──────── Recorded information ────────

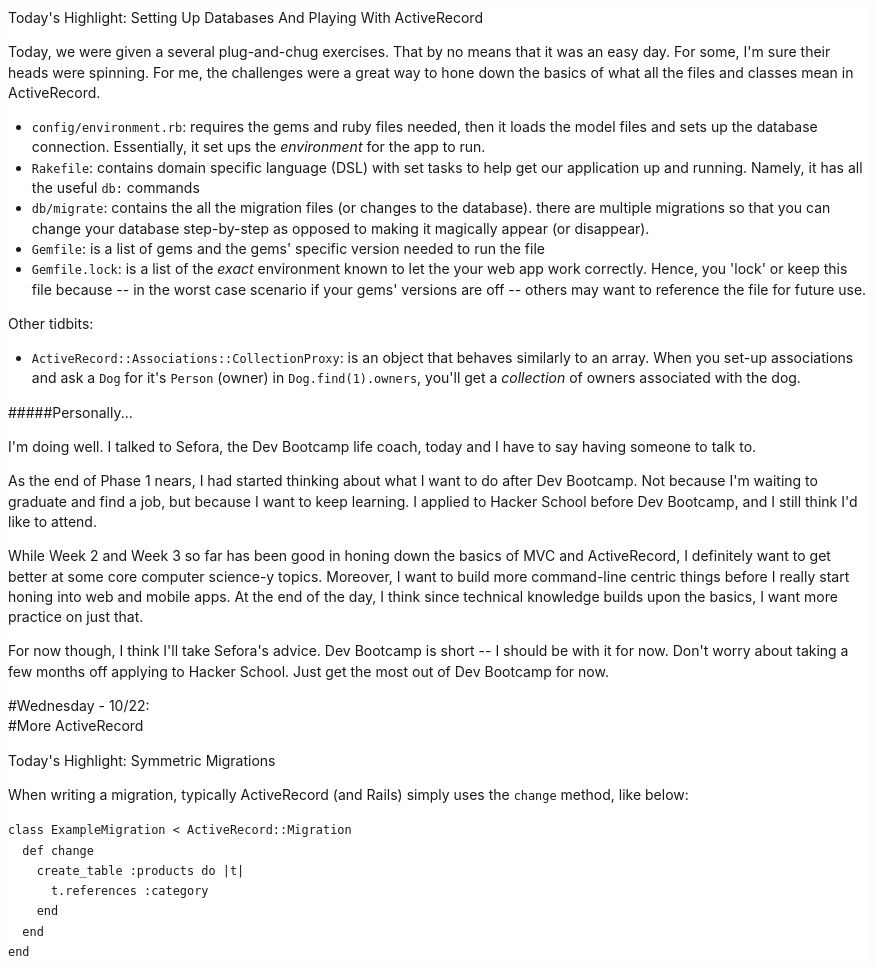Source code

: Today's Highlight:  Setting Up Databases And Playing With ActiveRecord

Today, we were given a several plug-and-chug exercises. That by no means that it was an easy day. For some, I'm sure their heads were spinning. For me, the challenges were a great way to hone down the basics of what all the files and classes mean in ActiveRecord.

-	`config/environment.rb`: requires the gems and ruby files needed, then it loads the model files and sets up the database connection. Essentially, it set ups the *environment* for the app to run.
-	`Rakefile`: contains domain specific language (DSL) with set tasks to help get our application up and running. Namely, it has all the useful `db:` commands
-	`db/migrate`: contains the all the migration files (or changes to the database). there are multiple migrations so that you can change your database step-by-step as opposed to making it magically appear (or disappear).
-	`Gemfile`: is a list of gems and the gems' specific version needed to run the file 
-	`Gemfile.lock`: is a list of the *exact* environment known to let the your web app work correctly. Hence, you 'lock' or keep this file because -- in the worst case scenario if your gems' versions are off -- others may want to reference the file for future use.


Other tidbits:

-	`ActiveRecord::Associations::CollectionProxy`: is an object that behaves similarly to an array. When you set-up associations and ask a `Dog` for it's `Person` (owner) in `Dog.find(1).owners`, you'll get a *collection* of owners associated with the dog.

#####Personally...

I'm doing well. I talked to Sefora, the Dev Bootcamp life coach, today and I have to say having someone to talk to.

As the end of Phase 1 nears, I had started thinking about what I want to do after Dev Bootcamp. Not because I'm waiting to graduate and find a job, but because I want to keep learning. I applied to Hacker School before Dev Bootcamp, and I still think I'd like to attend. 

While Week 2 and Week 3 so far has been good in honing down the basics of MVC and ActiveRecord, I definitely want to get better at some core computer science-y topics. Moreover, I want to build more command-line centric things before I really start honing into web and mobile apps. At the end of the day, I think since technical knowledge builds upon the basics, I want more practice on just that.

For now though, I think I'll take Sefora's advice. Dev Bootcamp is short -- I should be with it for now. Don't worry about taking a few months off applying to Hacker School. Just get the most out of Dev Bootcamp for now.

#Wednesday - 10/22:  
#More ActiveRecord


Today's Highlight:  Symmetric Migrations

When writing a migration, typically ActiveRecord (and Rails) simply uses the `change` method, like below:

	class ExampleMigration < ActiveRecord::Migration
	  def change
	    create_table :products do |t|
	      t.references :category
	    end 
	  end
	end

────────

> _Work to be completed_: In the listing above, how many of the lines include "keep"? Give only the figure.

> _Answer space_: 2